Tuesday, March 15, 2011

Failure of Maryland's Same-sex Marriage Legislation

For the three weeks a same-sex marriage bill moved the Maryland legislative process. When it passed the more conservative Maryland Senate many observers expected it to pass by at least eight votes in the House of Delegates. A week ago the bill faltered and last Friday it was functionally killed when it was deferred back to a House of Delegate committee where it will die in a matter of weeks when the current session expires. It was a significant defeat for advocates who hoped Maryland would become the sixth state plus the District of Columbia to approve of same-sex marriage.

Generational replacement, the passing away of the older generation and being replaced by the younger, has brought about a shift in support of same-sex marriage. In the late 90s years ago over 62% of Americans were opposed to same-sex marriage, but with the passing away of the WWII and post WWII generation being replaced by the Gen Ys a shift is occurring. Only a small minority of Gen Ys are opposed to same-sex marriage and even fewer are against laws that protect sexual orientation as a discrimination class. Even baby-boomers have shifted their views in the last fifteen years, going from 70% against to 55% against. Hence, today, a slight majority of adult Americans, and an even greater majority of citizens of Maryland, support same-sex marriage legislation. Generation replacement will rapidly broaden that gap over the next two presidential election cycles.

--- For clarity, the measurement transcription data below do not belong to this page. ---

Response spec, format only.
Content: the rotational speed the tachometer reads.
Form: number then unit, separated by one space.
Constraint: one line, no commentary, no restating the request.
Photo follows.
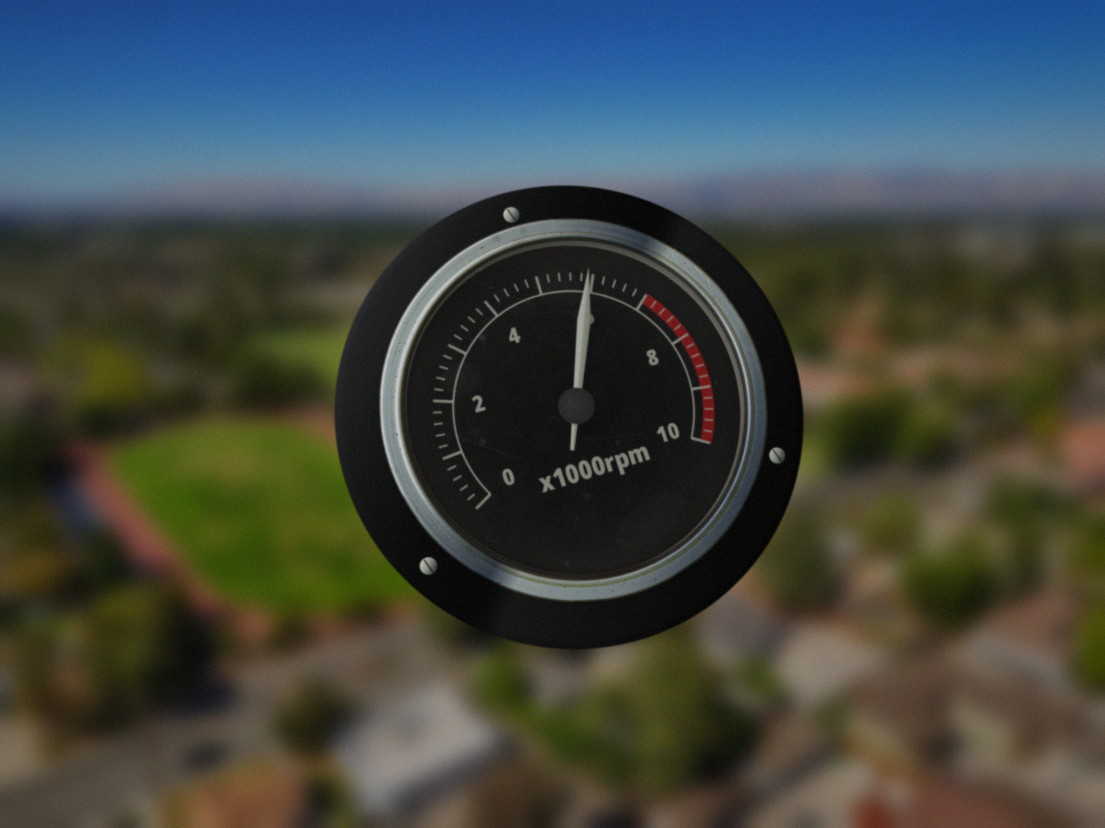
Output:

The failure of the same-sex legislation is a sign that a highly visible and powerful unconvinced minority retain the upper hand in Maryland. Evidence indicates that claims by evangelical Christians that Christians have little political power is a false claim. Though the number of those who regularly attend church services is in the minority, it is easily argued that the church wields far greater political power today than ever. And most of that political power rests in the hands of the overwhelmingly fundamentalist and evangelic church who were joined in this fight by the overwhelmingly African American Church and the Catholic Church, all of whom hold that any marriage not between a man and woman is an anathema.

This well organized religious coalition targeted a dozen or so Delegates saying that if they voted for this legislation, that regardless of their record on other issues, their churches would work to defeat their reelection bids. The coalition was so persuasive that one of the sponsors of the legislation who has long argued that same-sex marriage is about civil rights, and that gay couples do not devalue hers or any other heterosexual marriage announced that she would be voting against her own bill.

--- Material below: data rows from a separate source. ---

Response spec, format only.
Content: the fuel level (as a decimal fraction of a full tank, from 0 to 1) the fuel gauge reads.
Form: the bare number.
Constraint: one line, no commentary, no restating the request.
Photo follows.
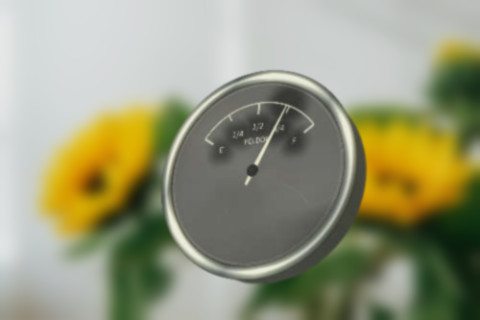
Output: 0.75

We should not fool ourselves in thinking that legislators are highly principled people who take noble stands on issues, stick to them, even if it puts their reelection at risk. Before we fault them for being willing to posture themselves for the next election, it has always been and will remain thus in a democracy because that is what we ask the electorate expect.

Partly due to generation replacement and partly due to the younger baby-boomers rethinking their views and becoming increasingly turned off by the evangelical church, the trend is for a growing number of voters supporting same-sex marriage. While the majority of the electorate will support such legislation, the power of the church as evidenced in these last weeks in Maryland will make it problematic for such legislation to be successful in other states.

While such power may provide comfort for evangelicals, it may be a false comfort in the longer term. Religious surveys by the Pew Research Center and Faith Matters indicate that demographic change, changes in religious activity as well as generational disenfranchisement from the church and the reason why they are disenfranchised, indicate that the evangelical church is on the verge of a significant decline.